The clinical diagnosis of DVT can be very difficult. Many DVTs progress to PE without DVT being clinically apparent. In those with classic clinical signs, only about a third have DVT. Classical features are a result of obstruction to venous drainage:

  • Limb pain and tenderness along the line of the deep veins.
  • Swelling of the calf or thigh (usually unilateral). Involvement of the iliac bifurcation, the pelvic veins or the vena cava produces leg oedema that is usually bilateral.
  • Pitting oedema.
  • Distension of superficial veins.
  • Increase in skin temperature.
  • Skin discoloration (erythema or occasionally purple or cyanosed).
  • A palpable cord (hard, thickened palpable vein).

Cellulitis adds to the problem:

  • Severe signs of DVT can resemble cellulitis.
  • Secondary cellulitis may develop with primary DVT.
  • Primary cellulitis may be followed by a secondary DVT.
  • Superficial thrombophlebitis may hide an underlying DVT.

Other diagnoses should be considered, including:

National Institute for Health and Care Excellence (NICE) recommendations[1]

  • If a patient presents with signs or symptoms of DVT, carry out an assessment of general medical history and a physical examination to exclude other causes.
  • Offer patients in whom DVT is suspected and with a likely two-level DVT Wells' score (see below) either:
    • A proximal leg vein ultrasound scan carried out within four hours of being requested and, if the result is negative, a D-dimer test (see below); or
    • A D-dimer test and an interim 24-hour dose of a parenteral anticoagulant (if a proximal leg vein ultrasound scan cannot be carried out within four hours) and a proximal leg vein ultrasound scan carried out within 24 hours of being requested.
  • Repeat the proximal leg vein ultrasound scan 6-8 days later for all patients with a positive D-dimer test and a negative proximal leg vein ultrasound scan.
  • Offer patients in whom DVT is suspected and with an unlikely two-level DVT Wells' score a D-dimer test and, if the result is positive, offer either:
    • A proximal leg vein ultrasound scan carried out within four hours of being requested; or
    • An interim 24-hour dose of a parenteral anticoagulant (if a proximal leg vein ultrasound scan cannot be carried out within four hours) and a proximal leg vein ultrasound scan carried out within 24 hours of being requested.
  • Diagnose DVT and treat patients with a positive proximal leg vein ultrasound scan.

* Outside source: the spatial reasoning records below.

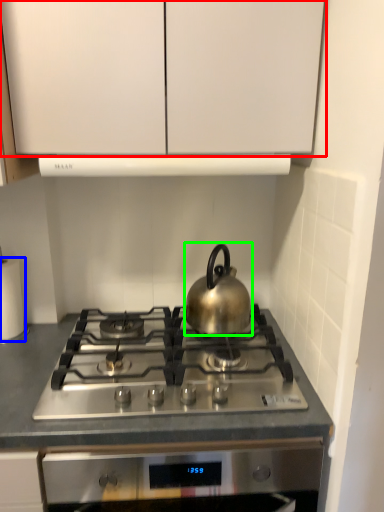
Question: Estimate the real-world distances between objects in this image. Which object is closer to cabinetry (highlighted by a red box), paper towel (highlighted by a blue box) or kettle (highlighted by a green box)?

Choices:
 (A) paper towel
 (B) kettle

Answer: (B)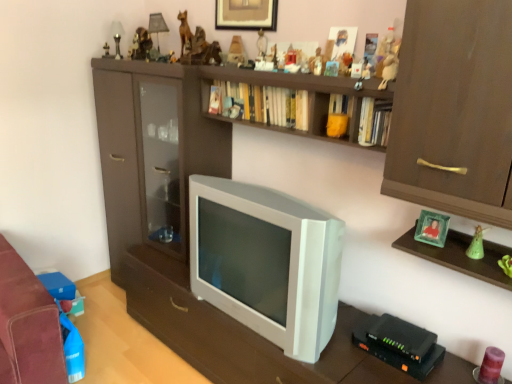
Locate an element on the screen. matte plastic pyramid at upper center, which ranks as the eighth toy in front-to-back order is located at coordinates (236, 51).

Consider an alternative diagnosis in patients with:

  • An unlikely two-level DVT Wells' score and a negative D-dimer test, or a positive D-dimer test and a negative proximal leg vein ultrasound scan.
  • A likely two-level DVT Wells score and a negative proximal leg vein ultrasound scan and a negative D-dimer test, or a repeat negative proximal leg vein ultrasound scan.

Risk assessment

Use a scoring system such as the Wells' diagnostic algorithm to assess pre-test probability:

Wells' diagnostic algorithm[1]

Because of the unreliability of clinical features, several diagnostic scoring systems have been validated whereby patients are classified as having a high, intermediate or low probability of developing DVT, based on history and clinical examination.

Score one point for each of the following:
  • Active cancer (treatment ongoing or within the previous six months, or palliative).
  • Paralysis, paresis or recent plaster immobilisation of the legs.
  • Recently bedridden for three days or more, or major surgery within the previous 12 weeks, requiring general or regional anaesthesia.
  • Localised tenderness along the distribution of the deep venous system (such as the back of the calf).
  • Entire leg is swollen.
  • Calf swelling by more than 3 cm compared with the asymptomatic leg (measured 10 cm below the tibial tuberosity).
  • Pitting oedema confined to the symptomatic leg.
  • Collateral superficial veins (non-varicose).
  • Previously documented DVT.
Subtract two points if an alternative cause is considered at least as likely as DVT.

The risk of DVT is likely if the score is two or more, and unlikely if the score is one or less.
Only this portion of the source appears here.